Order of Business
Wednesday 14 September 2011
It is good to be back, and with all colleagues. The words “equality” and “human rights” - three of my favourite words - were put together with the word “merger” at the end of last week when the Government announced it had agreed in principle to merge the Irish Human Rights Commission with the Equality Authority into a new human rights and equality commission. The press release indicated: “The purpose of this change is to promote human rights and equality issues in a more effective, efficient and cohesive way.” “Effective”, “efficient” and “cohesive” are powerful words too. While it may be the case that issues related to efficiency and cost were integral - central, in fact - to the Government’s motivation for this far-reaching change in institutional, legal and practical infrastructure for equality and human rights, if this new body proves to be more effective and cohesive in the way it does its business, this can only be welcomed by the people who stand for freedom, fairness and dignity. Will this not be the ongoing test? As a result of this merger, will Ireland be better at ensuring equality, eradicating discrimination and promoting and protecting the human rights of all who reside here, especially those who are not free, those who are vulnerable and not equal?
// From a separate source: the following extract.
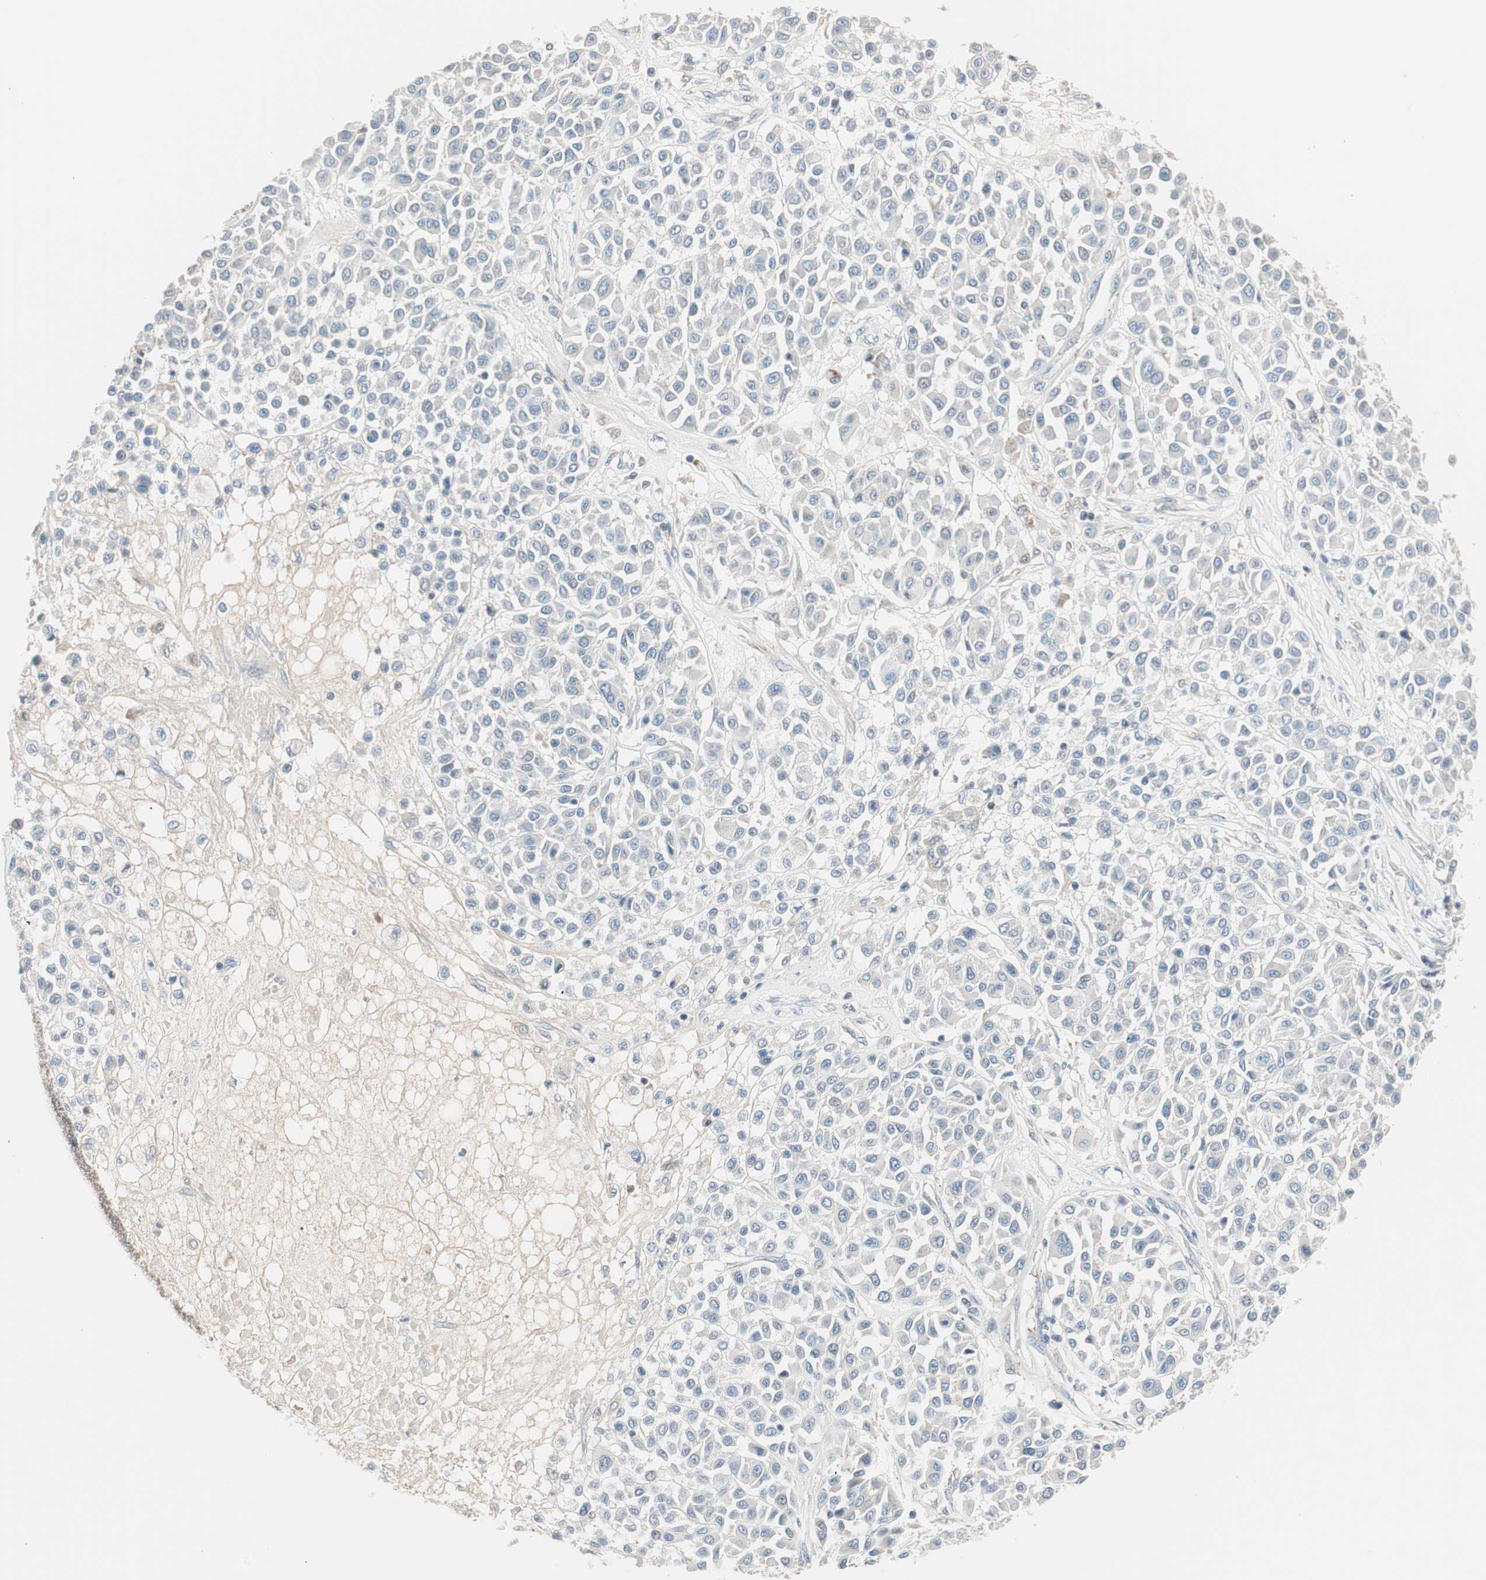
{"staining": {"intensity": "negative", "quantity": "none", "location": "none"}, "tissue": "melanoma", "cell_type": "Tumor cells", "image_type": "cancer", "snomed": [{"axis": "morphology", "description": "Malignant melanoma, Metastatic site"}, {"axis": "topography", "description": "Soft tissue"}], "caption": "This is an immunohistochemistry histopathology image of malignant melanoma (metastatic site). There is no positivity in tumor cells.", "gene": "RAD54B", "patient": {"sex": "male", "age": 41}}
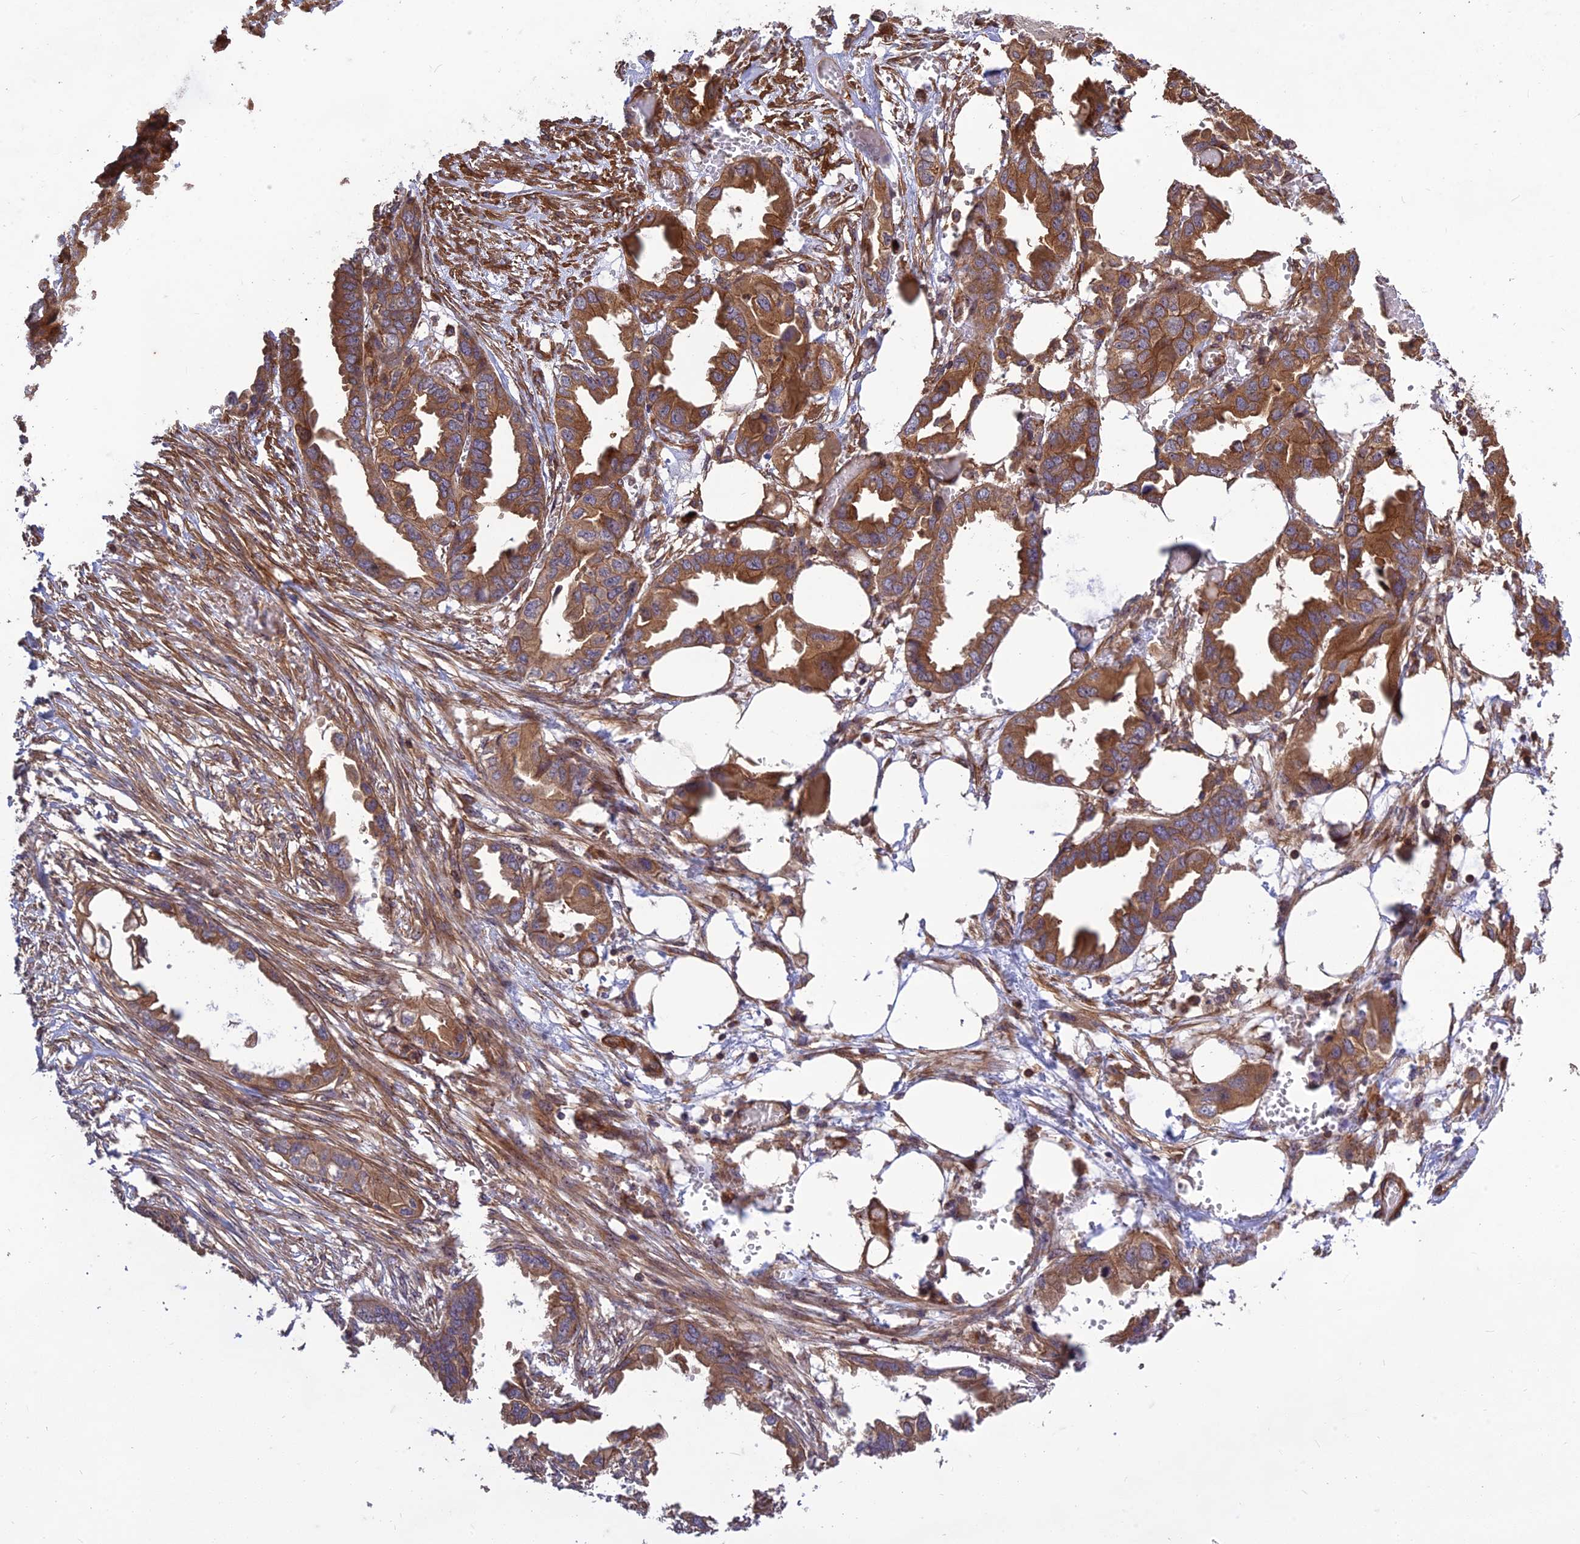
{"staining": {"intensity": "moderate", "quantity": ">75%", "location": "cytoplasmic/membranous"}, "tissue": "endometrial cancer", "cell_type": "Tumor cells", "image_type": "cancer", "snomed": [{"axis": "morphology", "description": "Adenocarcinoma, NOS"}, {"axis": "morphology", "description": "Adenocarcinoma, metastatic, NOS"}, {"axis": "topography", "description": "Adipose tissue"}, {"axis": "topography", "description": "Endometrium"}], "caption": "Immunohistochemistry (IHC) (DAB (3,3'-diaminobenzidine)) staining of endometrial cancer (adenocarcinoma) demonstrates moderate cytoplasmic/membranous protein expression in approximately >75% of tumor cells. (IHC, brightfield microscopy, high magnification).", "gene": "TMEM131L", "patient": {"sex": "female", "age": 67}}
Now more than ever before in the context of the very vulnerable Irish economy and society, we need to get it right in terms of how equality and human rights are delivered side by side. As law-makers, we need to think carefully how we can bring these two institutions together in a substantive way in order that the new institutional arrangements will not be made at the expense of human rights and equality obligations.
Some of the key questions that need to be raised include what form of equality we want and whether income equality is part of this agenda. How will we ensure this new body complies with the Paris Principles, specifically that it will be genuinely independent and the pluralism of its membership will be ensured? The Irish Human Rights Commission holds “A” status. This is a critical badge, indicating that the United Nations and the international community view it as truly independent of the Government. Will the new commission be able to wear the same badge? The Minister has promised that it will have a direct reporting function to the Oireachtas through its committee system. While this release of Government control towards oversight by the Oireachtas is greatly to be welcomed, will it require the amending of the name of a committee to incorporate changes in respect of human rights? The Good Friday Agreement promises that the Government will establish a human rights commission with a mandate and a remit equivalent to that within Northern Ireland. As we put in place these new institutional arrangements, will we maintain equivalence in respect of human rights protection? I ask the Leader to invite the Minister for Justice and Equality to the House early in the drafting of this legislation on the new commission to give Members the opportunity to raise questions and offer our views.